Friday, October 9, 2015

The Extremes of October

The middle of October for the KSO brings repertoire that highlights the extremes in scope of musical performance.  Opening tomorrow, (October 9th at 8:00; Sunday, October 11th at 2:30, Tennessee Theatre) the Knoxville Opera Company's first production of the year will be Arrigo Boito's crowning achievement, Mefistofele.  Unless you are an opera aficionado, you've probably never heard of Boito.  His musical output amounts to this opera, another opera entitled Nerone which, in spite of 38 years of work, remained unfinished, and an unpublished symphony in A minor.  This meager oeuvre is augmented by his valuable contributions as a librettist, having written libretti for Ponchielli's La gioconda (under the anagrammatic pseudonym “Tobia Gorrio”), and Verdi's Simon Boccanegra, Otello, and Falstaff.  Boito's collaboration with Verdi led to a very close friendship between the two; Boito was at Verdi's bedside when he died.  Mefistofele is, of course, based on Goethe's Faust, and out of the many operas to be derived from that work, Boito's is considered to be the most faithful to the spirit of the play.

Such dramatic subject matter deserves a sumptuous production.  While the pit is usually the orchestra's domain, scenery will be rising therefrom instead, and the orchestra will be onstage behind a scrim.  The orchestra is not confined solely to the stage, though; brass will be stationed backstage and even in the balcony.  Highlights often excerpted from Mefistofele are the Prologue, the Epilogue, and two tenor arias.  Although the KOC website states correctly that the opera was premiered in 1868, the premiere was considered a failure, owing to dislike of its avant-garde (for its time) musical style, its sprawling length, and the cast's inability to bring off the many complexities of the score.  Revisions over the next dozen years slimmed down the production by one third, and largely due to Wagner's success, the opera-going public had grown to tolerate Boito's quirky musical language.  The final version produced in Milan in 1881 has remained popular to this day, but note that the KOC's performance is a Tennessee premiere!  Check out this YouTube“video,” from the Victrola era, of legendary Russian bass Feodor Chaliapin singing the aria Ave Signore!


On the other end of the spectrum of musical dimension, the Gabe Lefkowitz and Friends series will have its opener at the Knoxville Museum of Art next Wednesday and Thursday at 7:00.  This series has really blossomed in its new, more spacious home at the KMA, and while it is now easier to snare tickets for these, they are going fast.  Pianist Kevin Class and I will join Gabe for the Mendelssohn Piano Trio in D Minor.  Violin giant Fritz Kreisler's Variations on a Theme by Corelli starts the concert, and Beethoven's legendary Kreutzer Sonata closes it.  Although Leo Tolstoy's novella of the same name is morbid and somewhat ribald, (the Russian government censored the novella just days after its publication, and Theodore Roosevelt called Tolstoy a “sexual moral pervert”), Beethoven's 9th violin sonata is nothing but chamber music joy, pure and intimate.  And speaking of pure, intimate joy, here is a vintage recording, an actual video from the 40's, of Jascha Heifetz, cellist Gregor Piatigorsky, and pianist Anton Rubinstein performing the first movement of the Mendelssohn trio.
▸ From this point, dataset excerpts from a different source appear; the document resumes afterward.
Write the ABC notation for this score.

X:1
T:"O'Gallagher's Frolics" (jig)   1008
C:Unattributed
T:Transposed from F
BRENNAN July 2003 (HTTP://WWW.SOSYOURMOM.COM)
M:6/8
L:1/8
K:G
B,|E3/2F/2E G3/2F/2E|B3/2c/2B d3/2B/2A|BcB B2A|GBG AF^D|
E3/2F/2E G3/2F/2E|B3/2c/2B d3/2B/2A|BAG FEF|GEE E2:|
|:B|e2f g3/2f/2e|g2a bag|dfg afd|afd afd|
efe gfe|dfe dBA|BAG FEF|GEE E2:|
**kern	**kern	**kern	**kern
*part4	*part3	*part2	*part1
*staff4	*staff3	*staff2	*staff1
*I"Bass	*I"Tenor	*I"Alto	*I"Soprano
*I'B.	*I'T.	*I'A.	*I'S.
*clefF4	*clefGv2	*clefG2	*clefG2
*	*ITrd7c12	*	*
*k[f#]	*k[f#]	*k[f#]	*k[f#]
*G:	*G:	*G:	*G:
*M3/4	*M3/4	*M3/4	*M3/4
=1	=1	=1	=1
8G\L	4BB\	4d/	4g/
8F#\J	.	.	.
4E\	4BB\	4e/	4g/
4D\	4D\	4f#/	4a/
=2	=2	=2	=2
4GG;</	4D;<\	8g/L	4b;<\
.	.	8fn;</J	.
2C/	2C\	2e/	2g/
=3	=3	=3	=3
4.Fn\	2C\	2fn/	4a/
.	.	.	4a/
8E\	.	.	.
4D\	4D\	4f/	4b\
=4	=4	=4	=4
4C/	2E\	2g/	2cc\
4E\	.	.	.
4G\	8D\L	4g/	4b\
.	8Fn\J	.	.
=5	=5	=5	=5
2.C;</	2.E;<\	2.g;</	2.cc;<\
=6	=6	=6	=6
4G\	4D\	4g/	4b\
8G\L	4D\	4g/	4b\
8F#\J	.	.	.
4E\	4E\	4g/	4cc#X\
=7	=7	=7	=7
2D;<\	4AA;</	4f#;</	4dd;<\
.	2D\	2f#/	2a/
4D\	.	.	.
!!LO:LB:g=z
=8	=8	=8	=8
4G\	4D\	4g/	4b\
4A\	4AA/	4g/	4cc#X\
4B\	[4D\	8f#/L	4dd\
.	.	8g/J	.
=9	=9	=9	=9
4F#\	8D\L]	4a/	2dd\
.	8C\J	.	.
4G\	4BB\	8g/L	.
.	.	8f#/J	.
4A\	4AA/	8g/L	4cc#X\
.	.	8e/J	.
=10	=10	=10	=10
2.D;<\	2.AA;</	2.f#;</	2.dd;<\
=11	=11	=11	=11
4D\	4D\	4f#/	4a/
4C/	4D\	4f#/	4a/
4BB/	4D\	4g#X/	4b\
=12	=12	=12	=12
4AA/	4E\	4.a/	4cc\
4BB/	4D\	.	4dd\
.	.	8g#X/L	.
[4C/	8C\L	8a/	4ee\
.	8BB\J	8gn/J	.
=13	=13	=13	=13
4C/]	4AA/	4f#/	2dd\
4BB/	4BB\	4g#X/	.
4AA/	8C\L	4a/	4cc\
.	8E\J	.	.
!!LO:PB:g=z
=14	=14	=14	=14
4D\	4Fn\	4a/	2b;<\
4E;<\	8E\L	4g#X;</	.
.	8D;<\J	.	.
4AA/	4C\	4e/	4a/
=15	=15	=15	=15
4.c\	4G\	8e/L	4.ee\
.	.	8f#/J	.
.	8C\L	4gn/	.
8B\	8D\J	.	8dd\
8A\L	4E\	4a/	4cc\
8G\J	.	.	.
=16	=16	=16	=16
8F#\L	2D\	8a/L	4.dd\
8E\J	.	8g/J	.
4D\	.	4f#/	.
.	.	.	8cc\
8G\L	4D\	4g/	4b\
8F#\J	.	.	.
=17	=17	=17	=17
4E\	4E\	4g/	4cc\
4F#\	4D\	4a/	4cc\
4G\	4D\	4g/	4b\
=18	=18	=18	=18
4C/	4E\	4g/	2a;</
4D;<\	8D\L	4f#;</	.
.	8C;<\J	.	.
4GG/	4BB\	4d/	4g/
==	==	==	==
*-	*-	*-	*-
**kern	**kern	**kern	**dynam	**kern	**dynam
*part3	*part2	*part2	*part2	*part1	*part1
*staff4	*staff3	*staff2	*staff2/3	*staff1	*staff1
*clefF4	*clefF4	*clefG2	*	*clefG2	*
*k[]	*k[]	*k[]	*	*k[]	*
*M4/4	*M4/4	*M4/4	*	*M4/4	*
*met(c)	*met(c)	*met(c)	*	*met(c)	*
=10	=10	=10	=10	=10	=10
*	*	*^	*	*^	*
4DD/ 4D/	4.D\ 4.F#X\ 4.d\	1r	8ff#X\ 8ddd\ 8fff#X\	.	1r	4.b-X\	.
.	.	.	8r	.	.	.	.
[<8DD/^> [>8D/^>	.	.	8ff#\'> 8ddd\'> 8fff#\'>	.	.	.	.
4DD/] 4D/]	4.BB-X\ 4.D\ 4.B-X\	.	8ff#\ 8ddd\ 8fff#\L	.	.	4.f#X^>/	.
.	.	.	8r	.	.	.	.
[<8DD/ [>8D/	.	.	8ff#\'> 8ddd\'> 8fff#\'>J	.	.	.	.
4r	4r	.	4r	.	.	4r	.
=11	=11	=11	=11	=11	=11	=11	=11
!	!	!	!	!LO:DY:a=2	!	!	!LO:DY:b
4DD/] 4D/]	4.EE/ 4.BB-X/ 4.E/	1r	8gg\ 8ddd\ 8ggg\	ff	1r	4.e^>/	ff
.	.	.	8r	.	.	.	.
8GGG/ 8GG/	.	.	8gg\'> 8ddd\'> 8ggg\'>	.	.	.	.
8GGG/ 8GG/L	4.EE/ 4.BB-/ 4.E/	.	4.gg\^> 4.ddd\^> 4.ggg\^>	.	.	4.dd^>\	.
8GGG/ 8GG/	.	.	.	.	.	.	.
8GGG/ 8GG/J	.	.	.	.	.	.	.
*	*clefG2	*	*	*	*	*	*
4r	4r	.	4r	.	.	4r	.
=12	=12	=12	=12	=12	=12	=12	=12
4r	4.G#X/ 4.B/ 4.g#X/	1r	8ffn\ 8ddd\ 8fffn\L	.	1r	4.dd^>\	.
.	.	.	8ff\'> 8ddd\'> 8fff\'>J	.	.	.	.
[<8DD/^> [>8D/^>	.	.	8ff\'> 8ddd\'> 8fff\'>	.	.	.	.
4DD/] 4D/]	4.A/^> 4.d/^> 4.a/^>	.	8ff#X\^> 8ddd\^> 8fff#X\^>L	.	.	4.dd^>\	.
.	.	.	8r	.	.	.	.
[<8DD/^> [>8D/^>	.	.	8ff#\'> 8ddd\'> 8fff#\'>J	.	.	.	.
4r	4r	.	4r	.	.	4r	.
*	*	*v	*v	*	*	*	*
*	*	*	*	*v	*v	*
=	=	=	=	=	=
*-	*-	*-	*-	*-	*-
Kreutzer and Kreisler might understandably be confused for one another, so here is a little explanation.  Rodolphe Kreutzer (1766-1831, pronounced “Kroy-tser”) is one of the “Big 3” founders of the French school of violin playing.  His 42 Etudes is considered to be one of the most important violin pedagogy books ever written. (Jack Benny could often be heard playing Etude #1 in some of his comedy routines).  In spite of the dedication of the sonata to Kreutzer, he never performed it, claiming it was unplayable and incomprehensible.  Fritz Kreisler (1875-1962, pronounced like “Chrysler”) was also a giant of the violin world, although his compositional legacy is a multitude of short, tasteful encore pieces for violin.  Liebeslied (Love's Sorrow) and Liebesfreud (Love's Joy) are a matched pair of such pieces often performed together.  So remember, Kreisler may have been alive during your lifetime, but Kreutzer definitely was not.